Michel Dobkine a reçu samedi place Vendôme les bâtonniers d'Agen, Marmande, Alès, Briey, Bourges, Châteauroux, Vichy, Moulins et Montluçon, accompagnés du président de la Conférence des bâtonniers, et les a appelés "à l'apaisement, à la concertation et à un dialogue constructif".

Le principe général de réforme de la carte judiciaire serait de garder une cour d'appel par région et un tribunal de grande instance par département.

La France disposant actuellement de 35 cours d'appel et 181 TGI, la réforme dans son ensemble supposerait donc mathématiquement la suppression d'environ un tribunal sur deux et d'une douzaine de cours d'appel.

La refonte de la carte judiciaire, inchangée depuis 1958, a été souvent envisagée mais toujours repoussée en raison de résistances des professions de justice et des élus locaux.

Elle pose aussi un important problème de financement, qui n'a pas été détaillé par le gouvernement. Les bâtiments abandonnés devraient en effet être entretenus, tandis que la modification des nouvelles juridictions centrales supposerait des années de chantiers très coûteux et une modernisation.

Le budget de la justice française pour 2007, qui inclut celui des 188 prisons, elles-mêmes engorgées et vétustes, est un des plus faibles de l'Europe des 27 avec moins de sept milliards d'euros, soit 2,34% du budget de l'Etat.

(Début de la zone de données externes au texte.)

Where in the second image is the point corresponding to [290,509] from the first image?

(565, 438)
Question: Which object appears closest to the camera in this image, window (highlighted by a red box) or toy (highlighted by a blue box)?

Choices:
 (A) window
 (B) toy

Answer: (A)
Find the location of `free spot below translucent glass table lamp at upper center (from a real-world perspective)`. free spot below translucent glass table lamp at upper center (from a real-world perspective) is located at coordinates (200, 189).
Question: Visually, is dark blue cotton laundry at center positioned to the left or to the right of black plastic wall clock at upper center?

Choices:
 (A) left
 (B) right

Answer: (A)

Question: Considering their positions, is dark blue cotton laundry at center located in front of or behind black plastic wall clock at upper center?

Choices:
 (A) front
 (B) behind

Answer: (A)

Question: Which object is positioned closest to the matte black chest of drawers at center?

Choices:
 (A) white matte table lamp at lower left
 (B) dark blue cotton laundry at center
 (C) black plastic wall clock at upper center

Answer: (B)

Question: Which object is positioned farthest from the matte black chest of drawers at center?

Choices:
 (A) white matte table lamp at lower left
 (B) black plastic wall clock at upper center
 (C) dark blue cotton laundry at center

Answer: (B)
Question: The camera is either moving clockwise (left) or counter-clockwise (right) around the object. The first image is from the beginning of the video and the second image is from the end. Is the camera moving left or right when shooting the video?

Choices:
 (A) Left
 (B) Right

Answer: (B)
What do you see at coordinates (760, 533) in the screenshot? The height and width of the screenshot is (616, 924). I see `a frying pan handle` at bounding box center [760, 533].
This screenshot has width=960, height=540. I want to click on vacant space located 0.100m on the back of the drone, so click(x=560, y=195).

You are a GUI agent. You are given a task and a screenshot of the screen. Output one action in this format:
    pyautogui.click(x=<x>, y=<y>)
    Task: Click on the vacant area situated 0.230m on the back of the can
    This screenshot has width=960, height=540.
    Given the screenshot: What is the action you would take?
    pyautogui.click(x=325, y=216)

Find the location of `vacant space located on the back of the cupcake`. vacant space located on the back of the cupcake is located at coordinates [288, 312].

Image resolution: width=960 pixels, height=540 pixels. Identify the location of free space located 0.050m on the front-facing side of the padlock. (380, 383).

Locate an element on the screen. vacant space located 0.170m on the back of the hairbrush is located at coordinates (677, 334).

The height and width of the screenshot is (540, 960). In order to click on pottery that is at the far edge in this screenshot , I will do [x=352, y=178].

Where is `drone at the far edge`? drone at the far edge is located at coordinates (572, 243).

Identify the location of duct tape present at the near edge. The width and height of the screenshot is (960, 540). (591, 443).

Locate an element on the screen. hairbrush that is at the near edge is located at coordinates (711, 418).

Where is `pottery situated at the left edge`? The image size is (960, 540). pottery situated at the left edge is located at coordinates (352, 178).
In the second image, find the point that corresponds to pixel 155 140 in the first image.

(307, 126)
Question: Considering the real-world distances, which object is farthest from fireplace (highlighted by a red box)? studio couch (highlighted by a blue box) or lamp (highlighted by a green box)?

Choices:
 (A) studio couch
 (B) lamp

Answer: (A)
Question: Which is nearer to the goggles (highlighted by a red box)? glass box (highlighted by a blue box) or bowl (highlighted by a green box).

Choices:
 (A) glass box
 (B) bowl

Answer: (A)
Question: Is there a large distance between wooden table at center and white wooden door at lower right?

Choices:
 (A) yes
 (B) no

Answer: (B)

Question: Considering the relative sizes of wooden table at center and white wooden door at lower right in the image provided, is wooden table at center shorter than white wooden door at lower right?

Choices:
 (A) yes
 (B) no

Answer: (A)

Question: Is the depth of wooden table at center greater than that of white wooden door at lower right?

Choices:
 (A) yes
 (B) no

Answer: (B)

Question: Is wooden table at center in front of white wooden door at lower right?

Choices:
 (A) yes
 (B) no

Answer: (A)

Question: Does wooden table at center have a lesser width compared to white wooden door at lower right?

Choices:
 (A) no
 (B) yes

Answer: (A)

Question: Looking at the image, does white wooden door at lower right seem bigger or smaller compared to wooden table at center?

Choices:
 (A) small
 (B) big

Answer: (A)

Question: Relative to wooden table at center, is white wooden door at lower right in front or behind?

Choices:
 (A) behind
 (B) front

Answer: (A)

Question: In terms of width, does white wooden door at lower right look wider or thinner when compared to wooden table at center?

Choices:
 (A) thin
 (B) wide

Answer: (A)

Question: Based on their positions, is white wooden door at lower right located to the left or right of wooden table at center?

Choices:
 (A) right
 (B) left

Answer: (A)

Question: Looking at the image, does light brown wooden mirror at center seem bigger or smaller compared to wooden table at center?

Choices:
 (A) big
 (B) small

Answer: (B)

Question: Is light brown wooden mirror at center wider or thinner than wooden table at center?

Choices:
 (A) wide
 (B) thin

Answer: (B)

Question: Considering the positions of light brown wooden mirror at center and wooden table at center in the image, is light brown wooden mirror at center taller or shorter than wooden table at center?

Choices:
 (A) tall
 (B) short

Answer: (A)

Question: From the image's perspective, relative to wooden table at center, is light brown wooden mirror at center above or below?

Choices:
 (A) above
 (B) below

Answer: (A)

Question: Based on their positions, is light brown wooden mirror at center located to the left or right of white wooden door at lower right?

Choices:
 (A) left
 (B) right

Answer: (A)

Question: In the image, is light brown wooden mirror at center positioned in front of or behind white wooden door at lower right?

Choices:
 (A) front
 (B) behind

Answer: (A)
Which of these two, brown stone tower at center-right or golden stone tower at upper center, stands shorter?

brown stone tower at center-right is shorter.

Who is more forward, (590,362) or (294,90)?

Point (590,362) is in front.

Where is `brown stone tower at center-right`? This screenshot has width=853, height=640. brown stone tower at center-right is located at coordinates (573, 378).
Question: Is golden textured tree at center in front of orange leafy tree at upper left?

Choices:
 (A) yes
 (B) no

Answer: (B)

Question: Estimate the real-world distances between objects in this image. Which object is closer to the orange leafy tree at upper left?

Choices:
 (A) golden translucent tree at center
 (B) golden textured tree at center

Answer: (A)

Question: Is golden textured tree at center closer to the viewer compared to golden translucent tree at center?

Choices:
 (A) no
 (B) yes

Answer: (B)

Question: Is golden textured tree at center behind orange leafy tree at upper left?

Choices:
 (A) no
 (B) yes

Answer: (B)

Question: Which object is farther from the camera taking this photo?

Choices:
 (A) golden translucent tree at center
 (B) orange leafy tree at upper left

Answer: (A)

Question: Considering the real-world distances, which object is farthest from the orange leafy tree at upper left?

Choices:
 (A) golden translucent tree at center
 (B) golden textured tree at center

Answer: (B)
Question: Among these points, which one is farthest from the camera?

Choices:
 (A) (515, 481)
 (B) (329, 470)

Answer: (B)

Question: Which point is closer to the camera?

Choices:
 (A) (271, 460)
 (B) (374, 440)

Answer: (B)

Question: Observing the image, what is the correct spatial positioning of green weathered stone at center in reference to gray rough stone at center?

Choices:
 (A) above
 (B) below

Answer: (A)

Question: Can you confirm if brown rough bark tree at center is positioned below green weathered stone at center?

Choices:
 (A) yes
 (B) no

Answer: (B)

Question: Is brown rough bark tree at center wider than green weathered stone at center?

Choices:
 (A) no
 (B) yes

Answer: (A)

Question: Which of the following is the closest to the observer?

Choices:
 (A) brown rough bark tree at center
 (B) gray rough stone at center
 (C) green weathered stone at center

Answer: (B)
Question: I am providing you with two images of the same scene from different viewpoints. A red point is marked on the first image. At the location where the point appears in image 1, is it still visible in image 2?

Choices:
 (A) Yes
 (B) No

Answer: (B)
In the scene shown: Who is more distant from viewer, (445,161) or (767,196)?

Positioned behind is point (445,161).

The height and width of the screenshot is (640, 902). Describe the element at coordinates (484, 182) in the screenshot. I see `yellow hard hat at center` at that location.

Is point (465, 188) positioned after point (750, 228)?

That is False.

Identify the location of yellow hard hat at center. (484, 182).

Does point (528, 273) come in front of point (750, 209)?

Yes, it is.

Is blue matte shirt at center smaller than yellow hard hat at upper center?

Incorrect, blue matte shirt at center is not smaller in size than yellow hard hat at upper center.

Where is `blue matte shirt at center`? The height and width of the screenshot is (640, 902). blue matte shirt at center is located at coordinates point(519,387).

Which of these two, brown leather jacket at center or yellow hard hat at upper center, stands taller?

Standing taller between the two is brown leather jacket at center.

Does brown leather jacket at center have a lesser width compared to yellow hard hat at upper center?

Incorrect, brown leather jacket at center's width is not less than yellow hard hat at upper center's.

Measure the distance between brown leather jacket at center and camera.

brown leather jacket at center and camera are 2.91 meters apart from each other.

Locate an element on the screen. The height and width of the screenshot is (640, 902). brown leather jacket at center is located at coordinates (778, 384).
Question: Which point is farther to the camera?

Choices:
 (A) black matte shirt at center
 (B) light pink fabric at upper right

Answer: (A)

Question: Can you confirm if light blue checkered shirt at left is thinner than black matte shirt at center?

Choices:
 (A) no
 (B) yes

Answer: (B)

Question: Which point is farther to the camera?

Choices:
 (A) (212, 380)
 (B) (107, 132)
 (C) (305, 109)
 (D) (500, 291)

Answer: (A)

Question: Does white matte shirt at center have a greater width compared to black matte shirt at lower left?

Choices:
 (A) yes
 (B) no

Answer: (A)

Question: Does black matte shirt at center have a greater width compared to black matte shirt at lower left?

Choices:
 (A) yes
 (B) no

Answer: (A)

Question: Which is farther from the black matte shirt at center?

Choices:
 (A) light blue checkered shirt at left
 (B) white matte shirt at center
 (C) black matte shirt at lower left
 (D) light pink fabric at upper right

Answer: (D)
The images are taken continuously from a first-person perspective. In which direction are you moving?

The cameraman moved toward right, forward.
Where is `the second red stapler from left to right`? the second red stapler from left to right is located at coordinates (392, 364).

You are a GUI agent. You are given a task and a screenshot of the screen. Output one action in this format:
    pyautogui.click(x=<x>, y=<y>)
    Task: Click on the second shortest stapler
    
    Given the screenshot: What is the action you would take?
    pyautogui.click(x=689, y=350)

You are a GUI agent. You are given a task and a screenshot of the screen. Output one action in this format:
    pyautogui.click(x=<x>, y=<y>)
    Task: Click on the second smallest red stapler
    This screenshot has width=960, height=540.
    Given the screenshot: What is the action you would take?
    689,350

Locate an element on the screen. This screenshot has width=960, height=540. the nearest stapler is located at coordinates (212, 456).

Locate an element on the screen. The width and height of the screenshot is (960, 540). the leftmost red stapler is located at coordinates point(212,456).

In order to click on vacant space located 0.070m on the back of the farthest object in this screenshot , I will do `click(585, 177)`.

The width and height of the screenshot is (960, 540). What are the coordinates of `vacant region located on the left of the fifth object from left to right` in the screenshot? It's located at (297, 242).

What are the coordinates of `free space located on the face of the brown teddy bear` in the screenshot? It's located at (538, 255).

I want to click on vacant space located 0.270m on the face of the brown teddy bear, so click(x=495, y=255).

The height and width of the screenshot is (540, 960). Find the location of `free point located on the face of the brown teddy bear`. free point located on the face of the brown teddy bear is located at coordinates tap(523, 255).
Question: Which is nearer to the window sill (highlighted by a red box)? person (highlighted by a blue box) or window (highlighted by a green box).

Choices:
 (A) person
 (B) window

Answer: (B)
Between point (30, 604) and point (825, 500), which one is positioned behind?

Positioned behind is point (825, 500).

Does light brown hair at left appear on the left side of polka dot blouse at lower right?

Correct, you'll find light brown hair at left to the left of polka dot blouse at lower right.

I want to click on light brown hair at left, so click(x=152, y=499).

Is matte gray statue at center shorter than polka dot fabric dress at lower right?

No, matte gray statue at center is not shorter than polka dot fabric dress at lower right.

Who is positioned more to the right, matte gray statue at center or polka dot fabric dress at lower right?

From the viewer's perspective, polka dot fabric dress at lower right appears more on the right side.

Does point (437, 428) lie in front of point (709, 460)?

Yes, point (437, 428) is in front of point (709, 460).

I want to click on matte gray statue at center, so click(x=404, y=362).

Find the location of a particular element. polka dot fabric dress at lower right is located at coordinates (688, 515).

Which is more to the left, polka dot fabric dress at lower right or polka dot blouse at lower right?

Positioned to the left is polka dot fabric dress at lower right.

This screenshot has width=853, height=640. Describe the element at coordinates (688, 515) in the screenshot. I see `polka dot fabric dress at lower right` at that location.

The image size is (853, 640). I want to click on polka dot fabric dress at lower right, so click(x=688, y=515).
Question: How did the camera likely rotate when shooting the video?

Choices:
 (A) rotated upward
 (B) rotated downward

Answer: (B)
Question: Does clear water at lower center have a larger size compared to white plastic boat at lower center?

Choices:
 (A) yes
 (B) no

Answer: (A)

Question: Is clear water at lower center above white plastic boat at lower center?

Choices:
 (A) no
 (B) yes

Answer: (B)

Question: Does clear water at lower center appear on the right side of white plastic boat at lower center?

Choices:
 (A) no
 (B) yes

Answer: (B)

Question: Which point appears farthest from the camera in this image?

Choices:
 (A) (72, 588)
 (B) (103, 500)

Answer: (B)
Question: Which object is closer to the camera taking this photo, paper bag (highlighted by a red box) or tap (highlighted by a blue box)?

L'Union syndicale de la magistrature (USM, majoritaire) ne se dit pas opposé sur le principe de la réforme de la carte judiciaire mais souligne qu'à ses yeux, c'est le rétablissement d'un fonctionnement matériel normal qui est prioritaire.

"On est en-dessous du seuil de pauvreté", a dit samedi à Reuters Bruno Thouzellier, son président. Le syndicat réclame que les centaines de postes manquants dans les greffes soient pourvus, afin que les jugements puissent être appliqués.

Sur le plan national, environ un tiers des peines pénales ne sont jamais appliquées faute de moyens. Certains tribunaux ont plusieurs années de retard de saisie des jugements.